O primeiro e maior erro de uma grande maioria de tarólogos é apenas responder o “arroz com feijão” nas questões amorosas; perguntas do tipo “ele(a) me ama?”, “ele(a) tem atração por mim”, “a relação vai dar certo?”, “Fulano(a) ou Beltrano(a) é minha alma gêmea?”, “o que a pessoa está pensando sobre mim?”, dentre outras perguntinhas básicas que movimentam as redes internet afora, representam apenas tentativas (muitas vezes frustradas) de buscar o amor sem saber como fazê-lo. A premissa fundamental acaba ficando de fora, quando apenas são respondidas as questões com jogos do tipo “sim ou não”: o(a) próprio(a) consulente. O foco exclusivamente no outro é um erro crasso, pois o referido (centro de interesse do consulente) não participa da leitura, não pode argumentar, discutir, questionar ou se defender das observações de quem nos procura, muitas vezes equivocadas, já que se tratam de impressões muito particulares recheadas de projeções e vicissitudes (experiências afetivas de outrora).

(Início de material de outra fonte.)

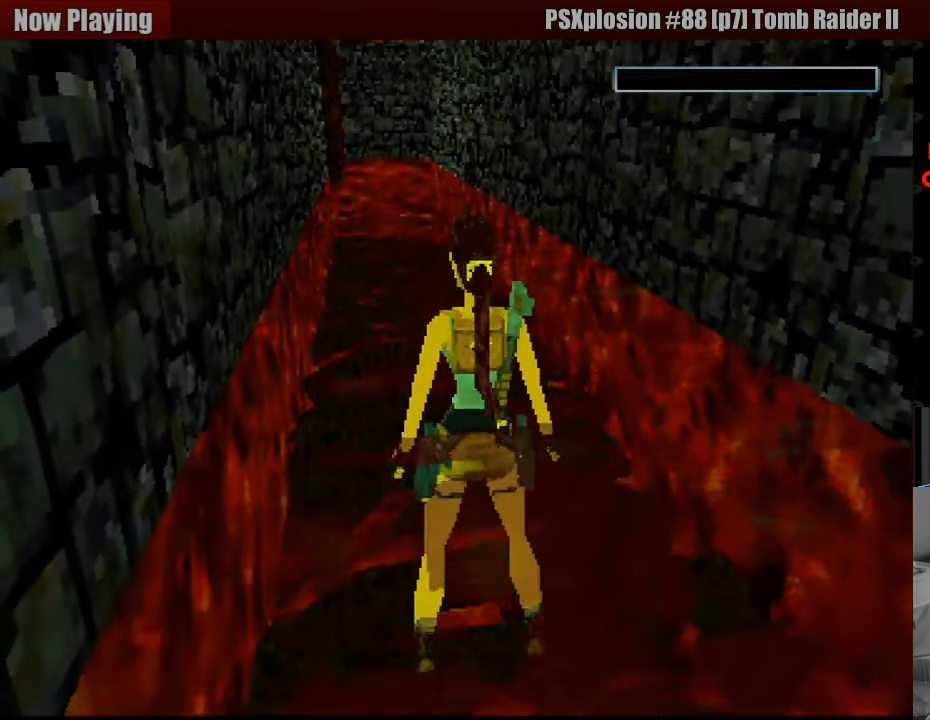
{"buttons": ["CROSS", "DPAD_UP"], "events": [[416, "DPAD_UP", "down"]]}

Quando, numa leitura, focamos no objeto de desejo do(a) consulente ou somente na relação, estamos tirando a responsabilidade do consulente em aprender a lidar com as próprias falhas e limitações. Muito bem, todos tem o direito de amar, desejar, se apaixonar, mas tais expressões sentimentais encobrem recalques e inseguranças capazes de transformar o mais caloroso romance num “inferno de Dante”. Total covardia de nossa parte acusar o(a) parceiro(a) de quem atendemos do fracasso do relacionamento, como se quiséssemos poupar o nosso cliente de críticas ou advertências, uma vez que ele nos paga e tememos perdê-lo para “outro profissional cheio de firulas interpretativas”.
Enquanto não colocarmos o(a) consulente no centro da questão, conscientizando-o(a) de seu papel e influência no drama afetivo que vive, manteremos quem nos procura permanentemente em estado infantilizado, cuja incompetência de conduzir uma boa relação dará lugar a respostas pouco racionais de nossa parte, do tipo “você não é feliz afetivamente porque é carma, por isso não encontra ninguém à altura”. Pontuação simplista que alivia nosso lado (já que nos livramos do “peso” do problema) acomodando o cliente diante de sua dificuldade.
É impressionante o número de consulentes que saem de um provável romance e já estão na semana seguinte visando outro, sem dar tempo para reconhecerem onde ocorreram as falhas. Daí, as comunidades virtuais “fervem” com historinhas contadas das mais variadas formas, muitas delas com aquela velha desculpa que “a minha vizinha, ou irmã, ou amiga, ou colega de trabalho está interessada num cara e quer saber se a relação dará certo?”; ora, quando a situação chega a esse pé, é sinal que a pessoa já está tão viciada na consulta oracular que é capaz até de modificar a pergunta para a mesmíssima questão, só para assegurar que a resposta anterior “calhará” com a nova obtida. Quando não, temos internautas que espalham as mesmas questões em dezenas de comunidades diferentes ( para “tirar a prova dos nove”) e no final, condecorarão o(a) "tarólogo(a)" - “puxando-lhe o saco” - que lhe dirá exatamente o que queriam ouvir (ou ler). Conclusão: as relações acabam novamente fracassando, os mesmos internautas voltam às comunidades em busca de novas respostas e o ciclo vicioso se completando com novas leituras superficiais oferecidas pelos mesmos curiosos, inexperientes, estudantes e agitadores (raríssimos casos, profissionais sérios – porque quem é sério, não vai se prestar a isso). Resultado: alguns "tarólogos" com ego inflado, porém, consulentes altamente desiludidos.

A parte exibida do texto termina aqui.